Segment Start: Excerpted text
Why Should We Keep Tribal Languages Alive?

Sonny Skyhawk
4/6/12

I can't stress enough the importance of retaining our tribal languages, when it comes to the core relevance or existence of our people. Our languages can teach us many things through daily use. Language can teach us respect, for ourselves and each other, our elders, women and most importantly, the things that allowed us to exist. Our children deserve nothing less than to have inherited their own language. You could argue that when a tribe loses its language, it loses a piece of its inner-most being, a part of its soul or spirit. That is how important and meaningful our languages are to us as the original inhabitants of this hemisphere.

Historically, our ancestors relied on our language to communicate with each other and sister tribes, and when we met other tribes, we utilized sign as an alternative language to communicate. Symbols or icons were also a source of documenting our history on stone surfaces or skins, known as Winter Counts, but languages were our main source of communicating with each other. You could lay blame for the loss of some of our languages on the Boarding Schools, where we were severely punished for speaking them, but that seems a weak excuse.

The truth is, it is our own fault and no one else's. Today, most tribal nations continue to struggle to retain their native tongues due to attrition, assimilation and lack of use, and sadly, some have lost them forever. Our tribal colleges and schools are our only line of defense or hope, when it comes to saving our languages at this point, because we have for the most part, refrained from speaking our languages fluently at home or amongst each other. Immersion classes have sprung up in some of our communities—but is it too late?
Segment End: Excerpted text
Segment Start: Source material
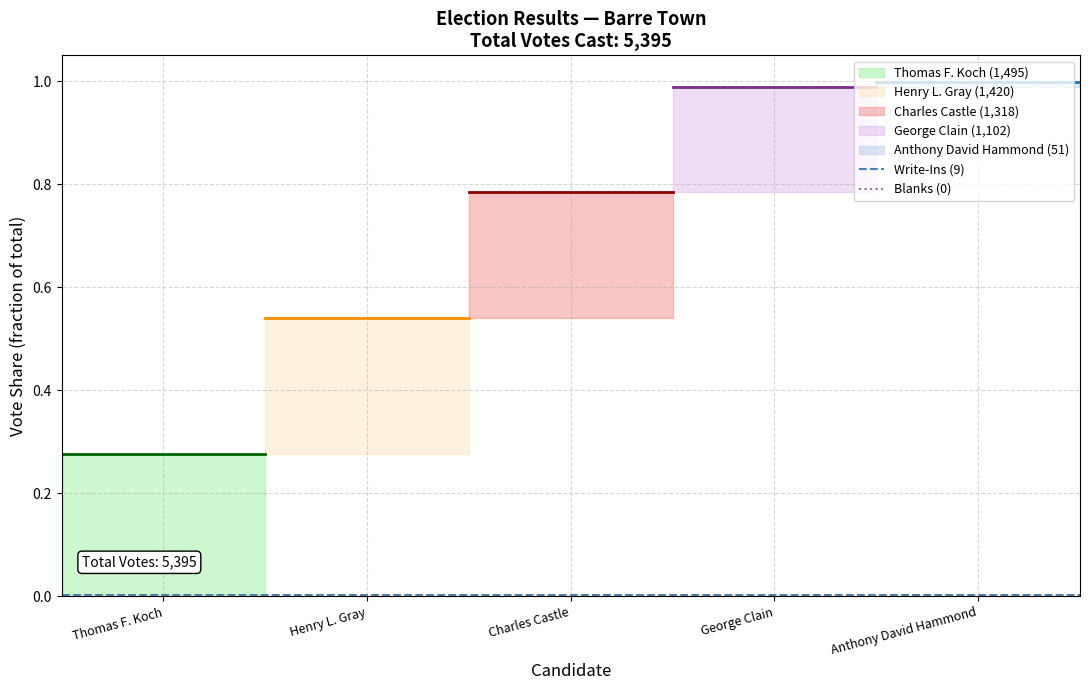

Which category has the lowest value in the Write-Ins (9) series?

Thomas F. Koch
Segment End: Source material
According to the essay on tribal languages, what causes most tribal nations to struggle to keep their native tongues today? List every cause it names. The lines above have nothing to do with the text.

- Attrition
- Assimilation
- Lack of use